Arryk drew himself up, raised his
chin a fraction. Was this the wrong answer? Thorn suspected that his response,
whatever it was, mattered not at all. At last Arryk seemed to gather some resolve
and turned to face his guest. Green eyes pinned Thorn and conducted a cold,
fierce scrutiny, like razors hoping for a slip and a taste of blood. Thorn
remembered those eyes. Looking at them was like looking at a ghost. He tried to
hold the gaze but failed. Unexpected, being disarmed so easily.

Arryk’s glance didn’t waver. “You’re
not what I expected.”

Thorn’s mouth was dry as dust. “I
hear that often lately, sire. People seem to expect sparks of lightning dancing
about my fingertips, a steed breathing fire, and a storm spinning in my wake.
But I’m the same awkward scholar I ever was.”

“Is that so?”

“I am sorry that I offend Your
Majesty.”

“If you offend me, it is not
because you lack sparks of lightning, Thorn Kingshield.” He turned away
abruptly, strode for the breakfast table, and poured himself a cup of tea with
the aggression of a lance striking a shield. His hands trembled, and the clattering
of the silver and porcelain sounded like accusations. He poured a second cup
and gestured for his guest to take a seat. Thorn dared not refuse, though he
could’ve done with something stronger. He eased into the chair across from the
White Falcon, helped himself to the milk, stirred, sipped, and grimaced.
Lukewarm and bitter. He should have tossed the bird sooner. He would have hot
tea to ease his headache at least.

Arryk watched him coolly over the
rim of his own cup, but did not drink. “Tell me about my father.”

The request came so suddenly that
Thorn half-choked. He threw his arm over his mouth until he recovered. He
might’ve known. Yes, Arryk had every reason to loathe his guest. “Tell you
what, sire? You knew him better than I.”

“Undoubtedly. But I wasn’t there
when he died.” He set aside his cup. “What if I told you I put Ghost Root in
that tea.”

A chill slithered across Thorn’s
shoulders and down into his gut. He eyed the contents of his cup, remembering a
battle in an alleyway, little knives pricking his shoulder, pain like shards of
steel paralyzing his muscles, Zellel whispering in his ear, and sudden
blindness before oblivion. He remembered carefully selecting a vial of purple
crystal, too.

In one great gulp he swallowed the
rest of the tea. “Then I would say, ‘well-deserved’.”
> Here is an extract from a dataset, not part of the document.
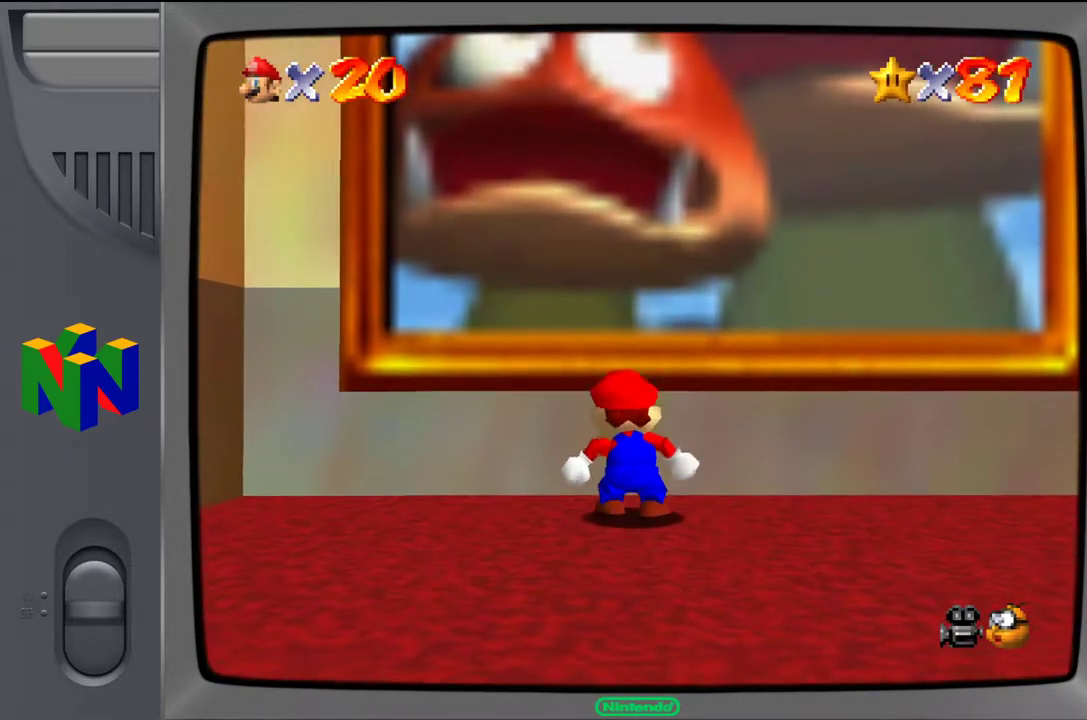
{"buttons": [], "left_stick": "down-right", "events": [[217, "left_stick", "center"], [417, "left_stick", "down"], [467, "left_stick", "down-right"]]}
“The accounts are true, then.”

“Well, that depends on who’s
telling them, doesn’t it?” Thorn was sure he had been mercilessly vilified
south of the Bryna.

“I’ll hear your side.” Arryk’s eyes
narrowed, as if daring Thorn to forbid him the details.

“Gracious of you. But is this
something you need to hear right now?”

“I’ve waited twenty years to hear
it, and I don’t have anywhere else to be.”

Thorn leaned back in the chair,
releasing a heavy breath. “He had abandoned the field. Wasn’t really anything
else he could do by then. His warlord was dead, his city invaded by vengeful
dwarves. Brynduvh’s defenders were fleeing the walls. It was only a matter of
hours before the dwarves broke into the palace, a matter of days before
Rhorek’s armies arrived. I reached him first. I offered him a gift, and he
chose to accept it. He was grateful in that stage of the game to still have a
choice, though you may not believe me.”

“I don’t.”

“Come, come, sire, you don’t think
his enemies would have allowed him to live? The dwarves had broken in. It was
all I could do to convince them to wait until I’d spoken with your father.”

“Was it the dwarves who mutilated
him?”

Thorn took offense to that. “That
was a clean cut. And it was done at your father’s request. I don’t go around
cutting off heads. I was sick after, though that will not comfort you. I was
honor-bound to carry out the wishes of a dying man, and so I did,
everything
he wished.”

If the White Falcon hadn’t been
pale before, he certainly was now, though his cheeks looked flushed. Was it
fever or rage? “I will not believe you did him a kindness.”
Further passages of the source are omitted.